Wide adaptability of Cu nano-additives to the hardness and composition of DLC coatings in DLC /PAO solid-liquid composite lubricating system

Abstract

Abstract In order to overcome the mismatching between traditional additives and DLC coatings in solid-liquid lubricating system. Cu nanoparticles modified with diisooctyl dithiophosphoric acid (NPCuDDP) were prepared and used as nano-additives in DLC/PAO solid-liquid lubricating systems. Four kinds of DLC coatings including amorphous carbon (a-C) and amorphous carbon doped with Si (a-C(Si)), Al (a-C(Al)) and H (a-C(H)) respectively, with a hardness range from 22 GPa to 7 GPa were used to study the tribological mechanism and adaptability of NPCuDDP to the hardness and composition of DLC coatings. It was found that NPCuDDP reduced the COF of DLC coatings/PAO systems by 19%–22% regardless of their hardness and composition and made the wear rate of all DLC coatings decrease by 2–3 orders of magnitude. While the composite of tribofilm was decided by the doped elements in DLC coatings. The doped element H inhibited the oxidation of copper in tribofilm, and led to the lowest wear rate of a-C(H) coating. The doped element Al in a-C(Al) facilitated the enrichment of phosphates on friction surface. The hardness rather than composition of DLC coatings determines whether traditional additive ZDDP can form tribofilm. ZDDP can only form Zinc polyphosphate tribofilm on the steel balls rubbed with a-C, a-C(Si) and a-C(Al) coatings whose hardness was over 12 GPa. The friction coefficient of the system increases greatly because of the high strength of ZDDP tribofilm.
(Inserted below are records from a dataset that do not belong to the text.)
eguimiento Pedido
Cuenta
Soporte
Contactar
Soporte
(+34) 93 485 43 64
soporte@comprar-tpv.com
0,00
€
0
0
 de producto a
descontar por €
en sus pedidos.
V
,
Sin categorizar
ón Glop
The high activity of soft metal nano-particle in NPCuDDP urged the formation of tribofilm on friction surface easily and produced a significant antifriction and antiwear effect, and is expected to replace traditional small molecule additives as the high-efficiency special lubricating oil additives for DLC coatings solid-liquid lubrication system.